Aliás, Aves de Rapina não descontinua ou cancela o filme anterior – como acontecera no recente Star Wars: A Ascensão Skywalker. A roteirista Christina Hodson (Bumblebee) traz claras referências ao Coringa de Jared Leto e aproveita o que de melhor havia no problemático Esquadrão Suicida: a própria Harley Quinn. E dar o protagonismo a Harley emprega duas coisas à história: irritante como só, ela mexe não só na montagem do filme como também em sua estética, que se assume kitsch em diversos momentos – lembrem-se que estamos vendo e ouvindo uma história contada por ela – e embora seja um filme intitulado Aves de Rapina, a história trata muito mais de sua Emancipação Fantabulosa, como dito no subtítulo.

Por esse foco narrativo na – e da – Arlequina, o filme demora a nos envolver com as Aves de Rapina, é aos poucos que vamos conhecendo as demais personagens e entendendo a conexão delas com Harley. Todas as personagens surgem, de alguma forma, desacreditadas, seja na esfera familiar (no caso da Caçadora vivida por Mary Elizabeth Winstead) ou na profissional (no caso da detetive Montoya, vivida por Rosie Perez). Dentre elas, Dinah Lance, a Canário Negro (Jurnee Smollett-Bell) é a que mais rouba a cena, tanto por suas cenas de luta, bem coreografadas e sem cortes excessivos, quanto por sua proximidade com o termo “super-heroína” – quem já conhece a personagem sabe do que eu estou falando.

Ela é a motorista de Roman Sionis (Ewan McGregor) um chefão do crime de Gotham e dono de uma boate na qual ela canta, que está atrás de um diamante muito valioso que vai parar nas mãos – ou melhor, no estômago – da jovem ladra Cassandra Cain (Ella Jay Basco). No meio de tanta turbulência, a detetive Montoya investiga o caso tentando reunir provas contra Sionis e proteger a jovem.

Emancipação

Ao som de uma trilha sonora composta somente por vozes femininas, aos poucos, a emancipação da Arlequina vai se transformando também na emancipação das demais personagens. Ainda não é o filme perfeito – embora haja empoderamento, o cenário de Gotham ainda é completamente masculino – mas em vista do que vimos até hoje nos filmes da DC, esse é mais um passo importante nessa nova estrada que o estúdio vem ladrilhando.

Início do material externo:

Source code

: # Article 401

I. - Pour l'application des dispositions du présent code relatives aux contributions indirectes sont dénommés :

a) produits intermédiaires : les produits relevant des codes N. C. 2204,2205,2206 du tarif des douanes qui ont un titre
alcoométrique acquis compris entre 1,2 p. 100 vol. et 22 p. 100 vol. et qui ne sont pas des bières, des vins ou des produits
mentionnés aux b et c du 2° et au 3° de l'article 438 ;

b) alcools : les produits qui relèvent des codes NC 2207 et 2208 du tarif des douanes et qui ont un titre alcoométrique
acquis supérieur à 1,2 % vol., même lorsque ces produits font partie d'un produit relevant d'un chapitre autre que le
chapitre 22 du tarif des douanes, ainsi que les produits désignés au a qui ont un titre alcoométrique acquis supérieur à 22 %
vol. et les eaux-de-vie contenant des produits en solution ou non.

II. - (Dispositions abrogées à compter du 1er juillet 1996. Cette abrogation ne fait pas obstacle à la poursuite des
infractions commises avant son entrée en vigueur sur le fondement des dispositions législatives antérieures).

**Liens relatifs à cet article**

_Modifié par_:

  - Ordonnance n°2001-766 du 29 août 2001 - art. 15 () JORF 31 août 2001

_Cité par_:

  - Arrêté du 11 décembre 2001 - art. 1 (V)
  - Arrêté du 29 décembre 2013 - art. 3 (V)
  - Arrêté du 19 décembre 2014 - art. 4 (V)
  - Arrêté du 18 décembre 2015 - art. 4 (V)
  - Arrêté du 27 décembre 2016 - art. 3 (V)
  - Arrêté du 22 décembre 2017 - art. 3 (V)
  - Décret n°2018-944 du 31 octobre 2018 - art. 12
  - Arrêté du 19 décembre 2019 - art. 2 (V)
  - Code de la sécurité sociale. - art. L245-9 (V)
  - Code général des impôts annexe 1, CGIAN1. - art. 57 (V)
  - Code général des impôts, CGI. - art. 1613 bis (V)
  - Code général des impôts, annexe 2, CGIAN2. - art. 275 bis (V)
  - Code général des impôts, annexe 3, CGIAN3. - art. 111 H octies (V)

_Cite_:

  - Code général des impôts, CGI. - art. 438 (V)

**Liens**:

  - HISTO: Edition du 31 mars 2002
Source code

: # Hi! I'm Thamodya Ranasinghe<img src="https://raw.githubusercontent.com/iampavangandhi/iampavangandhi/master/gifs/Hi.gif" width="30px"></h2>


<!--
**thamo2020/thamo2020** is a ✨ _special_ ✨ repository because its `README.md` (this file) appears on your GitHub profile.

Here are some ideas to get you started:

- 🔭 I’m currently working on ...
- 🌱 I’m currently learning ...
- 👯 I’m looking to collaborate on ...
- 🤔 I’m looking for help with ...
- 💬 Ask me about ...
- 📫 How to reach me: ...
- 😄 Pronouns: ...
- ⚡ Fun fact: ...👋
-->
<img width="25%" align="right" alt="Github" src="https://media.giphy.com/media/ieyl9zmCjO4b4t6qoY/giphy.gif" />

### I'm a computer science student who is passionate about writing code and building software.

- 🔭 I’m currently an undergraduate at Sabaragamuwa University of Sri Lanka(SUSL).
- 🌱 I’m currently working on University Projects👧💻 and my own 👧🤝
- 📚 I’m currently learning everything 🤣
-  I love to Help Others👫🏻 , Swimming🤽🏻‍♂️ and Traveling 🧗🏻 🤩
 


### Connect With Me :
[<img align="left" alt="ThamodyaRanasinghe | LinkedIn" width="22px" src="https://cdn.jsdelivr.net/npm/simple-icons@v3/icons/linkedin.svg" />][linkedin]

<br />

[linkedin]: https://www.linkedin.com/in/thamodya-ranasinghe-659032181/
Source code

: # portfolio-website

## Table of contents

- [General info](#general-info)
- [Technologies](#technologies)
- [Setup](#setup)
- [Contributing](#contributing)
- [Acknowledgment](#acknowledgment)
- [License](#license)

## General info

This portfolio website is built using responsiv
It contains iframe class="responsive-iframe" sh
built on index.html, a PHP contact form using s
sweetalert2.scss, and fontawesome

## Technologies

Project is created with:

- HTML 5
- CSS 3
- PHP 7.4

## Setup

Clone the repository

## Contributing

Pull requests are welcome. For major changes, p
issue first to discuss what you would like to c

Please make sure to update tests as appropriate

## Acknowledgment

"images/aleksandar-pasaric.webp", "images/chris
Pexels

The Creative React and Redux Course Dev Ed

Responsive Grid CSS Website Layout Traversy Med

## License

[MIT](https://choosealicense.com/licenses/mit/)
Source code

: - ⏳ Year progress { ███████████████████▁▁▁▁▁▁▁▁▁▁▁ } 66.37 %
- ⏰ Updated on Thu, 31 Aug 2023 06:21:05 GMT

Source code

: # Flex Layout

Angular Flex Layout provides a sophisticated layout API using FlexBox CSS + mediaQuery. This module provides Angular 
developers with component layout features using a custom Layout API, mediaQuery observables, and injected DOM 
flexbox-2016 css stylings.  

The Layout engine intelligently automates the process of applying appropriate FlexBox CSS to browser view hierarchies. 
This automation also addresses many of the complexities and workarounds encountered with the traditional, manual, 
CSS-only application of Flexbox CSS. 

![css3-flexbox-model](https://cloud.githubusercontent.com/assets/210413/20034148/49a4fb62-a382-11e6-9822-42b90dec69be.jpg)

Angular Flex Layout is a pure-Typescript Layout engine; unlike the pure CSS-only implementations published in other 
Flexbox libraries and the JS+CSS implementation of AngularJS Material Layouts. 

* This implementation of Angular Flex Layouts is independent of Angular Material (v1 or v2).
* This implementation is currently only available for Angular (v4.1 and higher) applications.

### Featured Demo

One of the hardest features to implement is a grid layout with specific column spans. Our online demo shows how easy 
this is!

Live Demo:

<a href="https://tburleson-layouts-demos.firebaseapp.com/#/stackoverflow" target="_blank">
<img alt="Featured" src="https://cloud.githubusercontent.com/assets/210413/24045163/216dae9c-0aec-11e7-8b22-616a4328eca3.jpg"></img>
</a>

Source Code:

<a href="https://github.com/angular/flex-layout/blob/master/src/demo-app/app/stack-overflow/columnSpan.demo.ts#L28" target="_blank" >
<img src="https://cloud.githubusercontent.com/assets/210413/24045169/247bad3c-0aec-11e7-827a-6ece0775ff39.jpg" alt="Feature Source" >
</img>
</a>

O filme só escorrega em dois momentos: a Caçadora é bem deslocada das demais, e não por seu jeitão de durona que não curte piadinhas, mas sim pela demora em apresentá-la, e ao concluir o arco do vilão Máscara Negra, tido como um dos mais poderosos de Gotham, seu final é anti-climático, mas talvez, tal qual em Batman Begins – e lhes peço permissão para supor – os planos para o futuro das Aves de Rapina sejam ainda maiores. É como a própria Montoya diz: mais vilões irão atrás delas. Nos resta esperar pra ver.